Auf die frage ob ich den dann  sozusagen für jedes Bundesland einen bräuchte -> JA für jedes Bundesland ein eigener Schein!


Haben die den ein Rad ab?


----------



## Tipp (19. April 2011)

*AW: Fischerreischein ungültig!*



Silverstar schrieb:


> Hallo,
> 
> habe heute beim Rathaus (Schleswig-Holstein) erfahren das ich mit meinem Hamburger Fischreischein nicht in Schleswig-Holstein angeln darf!
> 
> ...



Ja haben die...
Also mit meinem Schein kann ich zumindest in jedem Bundesland angeln.
Vielleicht hatte die gute Frau ja schlecht geschlafen.
Wenn dein Hamburger Schein gültig ist, dann kannst du damit auch in S-H angeln wenn du Gewässerkarten hast.
Vielleicht ist der Grund ja, dass du mitlerweile einen Wohnsitz in S-H hast. Dann könnte es natürlich sein, dass du den Schein auf dein Bundesland umschreiben musst.


----------



## Gardenfly (19. April 2011)

*AW: Fischerreischein ungültig!*

Nein, die kennen nur die Gesetzte !!!
Wo ist das Problem ?
Der Perso musste doch auch geändert werden und deine Vorwahlnummer ist auch anders.


----------



## Lümmy (19. April 2011)

*AW: Fischerreischein ungültig!*



Tipp schrieb:


> Vielleicht ist der Grund ja, dass du mitlerweile einen Wohnsitz in S-H hast. Dann könnte es natürlich sein, dass du den Schein auf dein Bundesland umschreiben musst.

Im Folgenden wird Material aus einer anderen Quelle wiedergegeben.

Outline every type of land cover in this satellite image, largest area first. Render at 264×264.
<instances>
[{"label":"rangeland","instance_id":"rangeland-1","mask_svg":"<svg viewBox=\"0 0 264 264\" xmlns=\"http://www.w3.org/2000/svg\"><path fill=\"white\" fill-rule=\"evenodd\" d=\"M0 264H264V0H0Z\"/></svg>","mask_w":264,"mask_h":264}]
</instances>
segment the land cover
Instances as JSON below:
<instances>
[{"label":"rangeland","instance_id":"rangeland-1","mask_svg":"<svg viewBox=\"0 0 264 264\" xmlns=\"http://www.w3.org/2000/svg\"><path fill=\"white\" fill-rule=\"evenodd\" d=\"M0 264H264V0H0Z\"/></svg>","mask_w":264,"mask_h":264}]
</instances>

so isses|rolleyes hatte n kumpel von mir auch gerade. aus Brandenburg nach S-H gezogen und hat ihn "umschreiben" lassen...


----------



## antonio (19. April 2011)

*AW: Fischerreischein ungültig!*

du hast deinen wohnsitz jetzt in s-h.
da mußt du deinen hh-schein in den s-h schein umtauschen.
du kannst natürlich mit dem schein in allen bl angeln, da hatte die dame im amt unrecht.
nur eben für das bl wo man wohnt(hauptwohnsitz), braucht man eben den schein dieses bl und mit dem kannst du in allen anderen bl angeln.

antonio


----------



## Ralle 24 (19. April 2011)

*AW: Fischerreischein ungültig!*

Druck Dir den Text aus https://redaktion.portal-fischerei....herei/rechtsvorschr-SH/1-LFischereiGesetz.pdf

§26 und 27 und leg ihn beim Amt vor.

Du bekommst natürlich einen Fischereischein in SH ausgestellt, ohne eine Prüfung zu machen.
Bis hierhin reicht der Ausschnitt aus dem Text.